A flowing river of lies

Blair is a liar. But of course the notion any politician does not utter more than the occasional porkie pie is a very uncontroversial one. But as I said in the wellspring of lies yesterday, one can but marvel at the bare faced effrontery of it when our political masters stand up and state something is true when any person not wilfully blind (or David Blunkett) can see it is patently untrue just by reading a few newspapers or one of several thousand blogs and websites.

Mr Blair said political objections had been removed and the only obstacle now was technical. He made clear he wanted the project to “move forward” as soon as it was feasible.

He risked antagonising civil rights campaigners by claiming they no longer objected to the idea, which would see each citizen required to buy a computer-readable card that would record personal details.

Risks antagonising? Civil rights campaigners no longer object to the idea? Excuse the French, but, what the fuck? Blair is a bare faced liar. The only other alternative to that is that he is so ignorant of goings on outside the cloistered world of 10 Downing Street as to be completely deluded.

I will try my damnedest to refuse to get an ID card and I will openly declare that I do not have one when the sun rises on that evil day. I urge as many people as possible to not just resist but to do so openly when the time comes. They will try to make it very difficult to live without one so we must make the system unworkable by using whatever civil disobedience and intelligent resistance is needed. Do not cooperate with your own repression. Time to get creative, people. Time to get angry.

Cross-posted from Samizdata.net

UK FBI

A new nationwide police agency, the Serious and Organised Crime Agency (SOCA) has been created in Britain.

The creation of a new “British FBI” to combat organised crime, with informants being offered reduced sentences to snitch on their gangland bosses, was given unanimous support in the Commons today – despite a controversial raft of new powers.

The home secretary, David Blunkett, told MPs he was in favour of allowing intercept material – bugged phone calls and emails – to be used as evidence, pending a review which would report back in June.

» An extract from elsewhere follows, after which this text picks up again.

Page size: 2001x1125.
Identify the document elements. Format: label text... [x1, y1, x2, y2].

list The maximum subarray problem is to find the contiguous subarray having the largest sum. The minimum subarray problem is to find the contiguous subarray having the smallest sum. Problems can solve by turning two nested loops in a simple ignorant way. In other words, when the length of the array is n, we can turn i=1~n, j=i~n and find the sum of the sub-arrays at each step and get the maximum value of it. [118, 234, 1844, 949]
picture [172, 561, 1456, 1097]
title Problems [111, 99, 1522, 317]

And he would also, for the first time, force professionals such as lawyers and solicitors to cooperate with police enquiries into organised crime, even if it meant betraying client confidentiality.

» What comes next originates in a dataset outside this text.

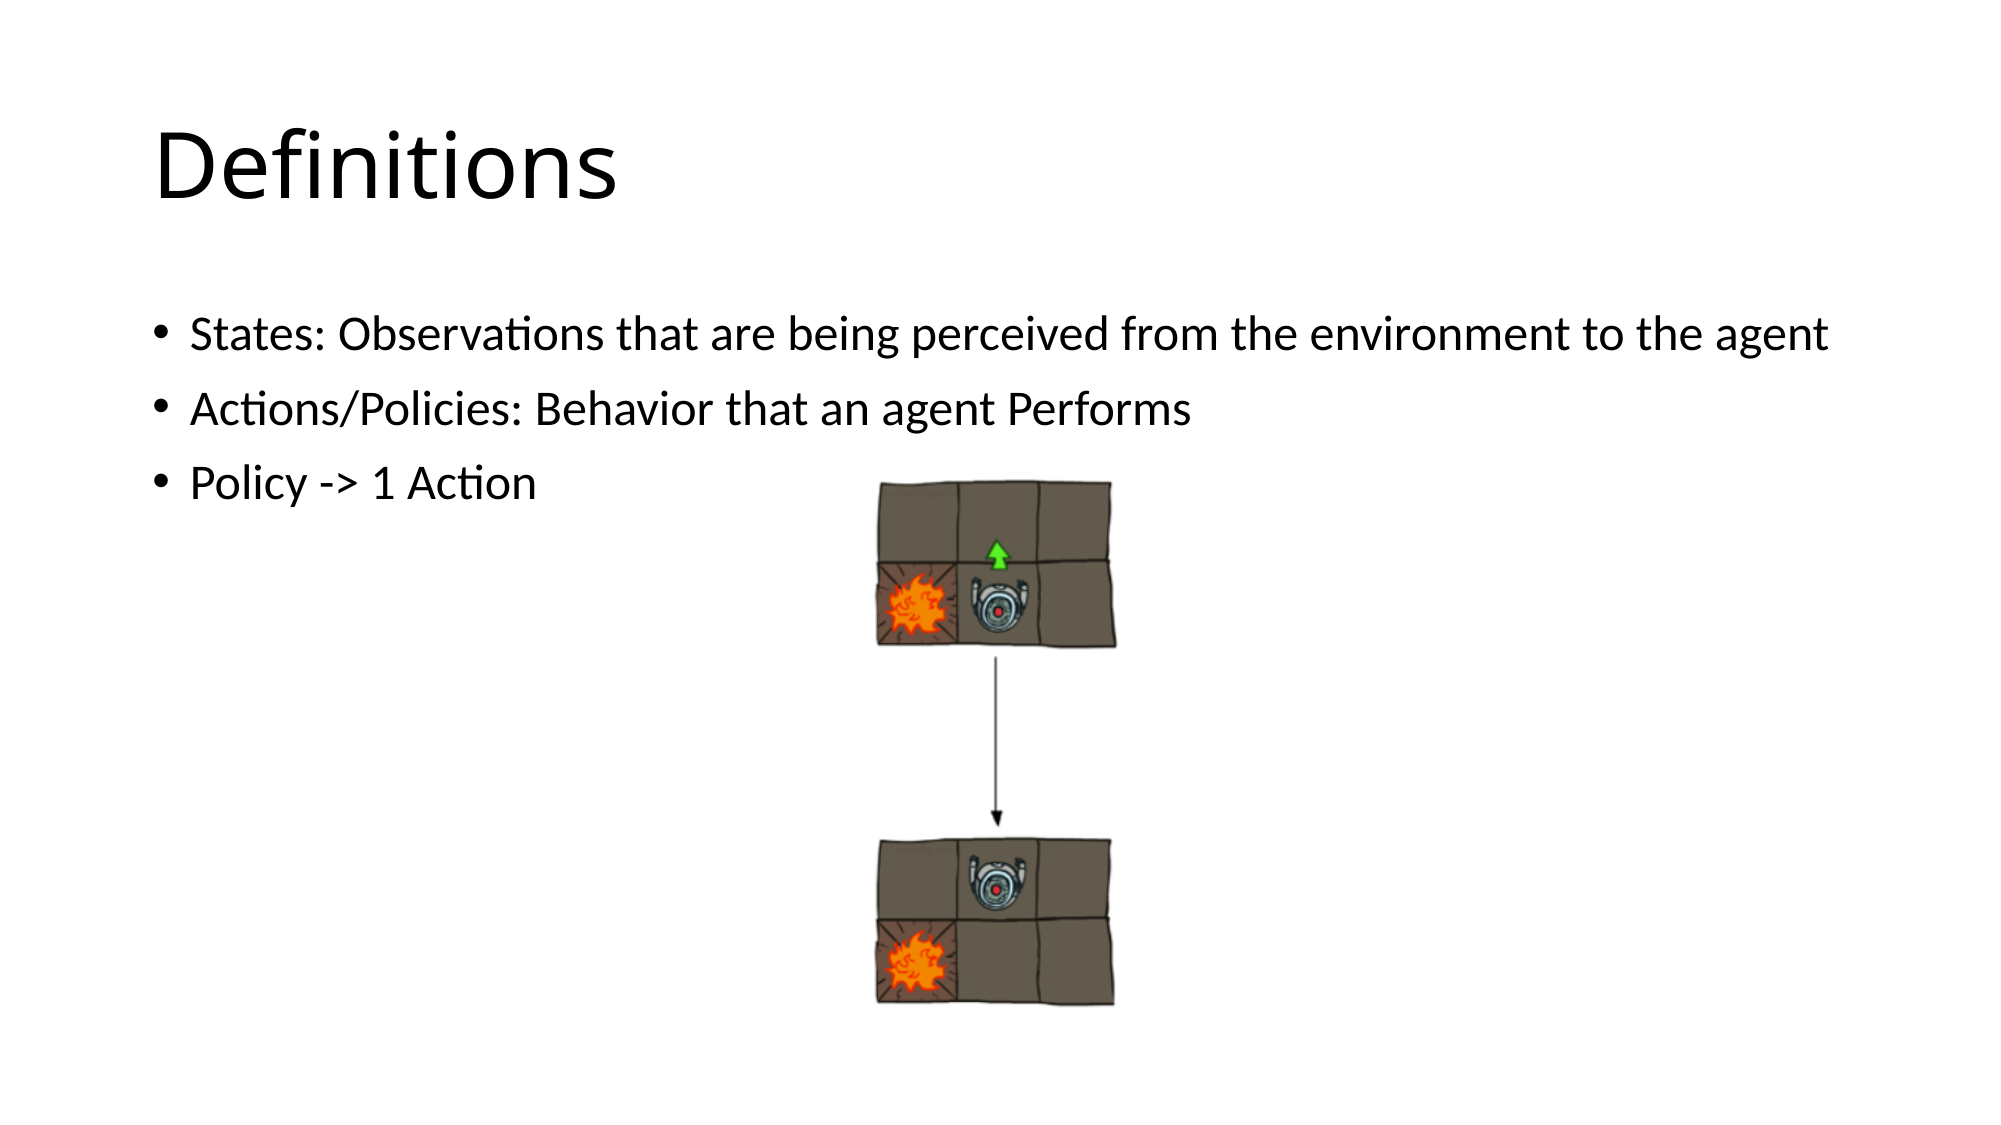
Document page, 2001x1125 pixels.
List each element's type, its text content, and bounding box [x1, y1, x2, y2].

list States: Observations that are being perceived from the environment to the agent Actions/Policies: Behavior that an agent Performs Policy -> 1 Action [137, 299, 1863, 1014]
picture [786, 443, 1214, 1014]
title Definitions [137, 59, 1863, 278]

And thus people will simply stop asking for legal opinions just in case their shyster runs off to the police in order to cover their rear ends and thereby ensuring a steadily increasing climate of fear, distrust and uncertainty. The Blair-Blunkett government are nothing less that populist authoritarians.

You have GOT to be joking!

It takes a lot to amaze me, but Blunkett has done just that.

WHAT do you give someone who’s been proved innocent after spending the best part of their life behind bars, wrongfully convicted of a crime they didn’t commit?

An apology, maybe? Counselling? Champagne? Compensation? Well, if you’re David Blunkett, the Labour Home Secretary, the choice is simple: you give them a big, fat bill for the cost of board and lodgings for the time they spent freeloading at Her Majesty’s Pleasure in British prisons.

On Tuesday, Blunkett will fight in the Royal Courts of Justice in London for the right to charge victims of miscarriages of justice more than £3000 for every year they spent in jail while wrongly convicted. The logic is that the innocent man shouldn’t have been in prison eating free porridge and sleeping for nothing under regulation grey blankets.

This is insane. The state locks someone up unjustly and then demands payment for room and board? This is the true face of the people who have power over us. It is actually evil.

If this astonishing development does not cause the mother of all political storms both in Westminster and society at large, then Britain as a society has clearly become so inured to authoritarianism and arrogance by its rulers that we must be past the point of no return. Blunkett must go. Now!